Una transformación similar y más profunda experimentó en esos mismos años Murillo, pues tras 1650 había logrado un estilo propio, en el que, pese a mantener resabios aún tenebristas (Adoración, Prado), evolucionaba a una mayor soltura y ligereza, ya del todo barrocas. Buen ejemplo es la Inmaculada con fray Juan de Quirós (1653, Sevilla, Arzobispado) donde el realismo agudo aún del fraile contrasta con el idealismo, luminosidad y colorido de la aparición mariana, que constituye la primera de sus tipologías inmaculistas conocidas. Con este encargo empezaba a diversificar su clientela, ahora de cofradías, al hacerlo para la Hermandad de la Vera Cruz, formada en buena parte por mercaderes acaudalados, quizá como sugiere Brown mediante las gestiones de su sobrino José de Veitia, luego alto funcionario. Su maestría en las composiciones avanzaba a la par del descubrimiento de la luz, cada vez más clara, difusa y generalizada, en armonía con el gradual enriquecimiento y jugosidad del color.
Para ese cambio debió aunar la lección de los luminosos cuadros maduros de Ribera, con algún conocimiento de otros de italianos, genoveses, especialmente, y flamencos rubenianos existentes o llegados a Sevilla. Esto explica obras con ese avance como la soberbia Inmaculada Grande (Sevilla, Museo), hecha también para los franciscanos, la Lactación milagrosa de San Bernardo y la Imposición de la casulla a San Ildefonso (Madrid, Prado).
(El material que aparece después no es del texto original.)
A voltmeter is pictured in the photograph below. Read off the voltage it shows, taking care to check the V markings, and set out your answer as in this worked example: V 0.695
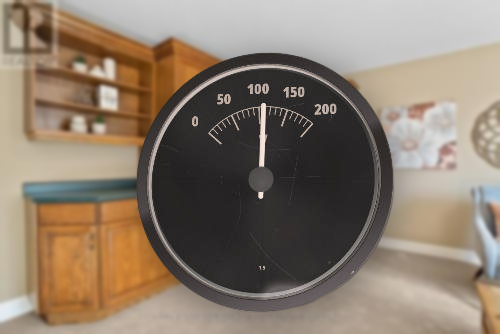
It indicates V 110
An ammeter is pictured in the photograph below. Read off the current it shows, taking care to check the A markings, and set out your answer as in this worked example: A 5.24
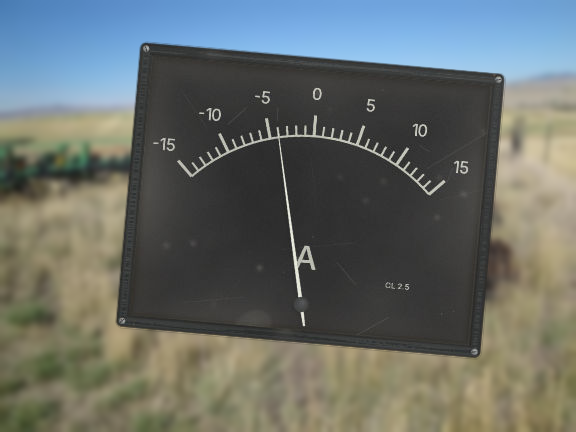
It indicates A -4
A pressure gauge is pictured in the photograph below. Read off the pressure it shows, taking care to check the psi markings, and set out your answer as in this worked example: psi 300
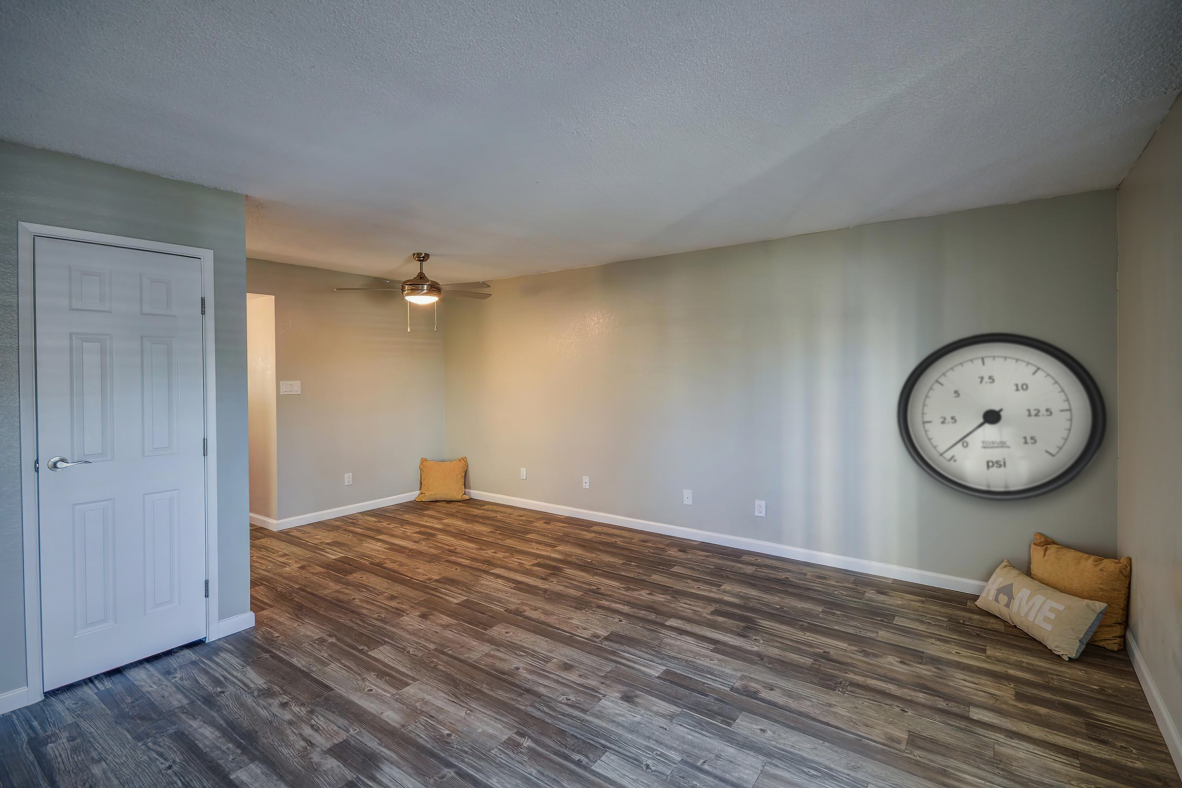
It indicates psi 0.5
Por fin, las efigies de S. Leandro y S. Isidoro de 1655 (Sevilla, Catedral) con sus acordes plateados, libre pincelada y neta iluminación prueban que estaba preparado para la decisiva transformación experimentada con el impacto de Herrera el Mozo y, asimismo, que conseguía clientes de alta monta por ser un encargo del canónigo Juan de Federighi, dignatario de la catedral por su rango de Arcediano de Carmona.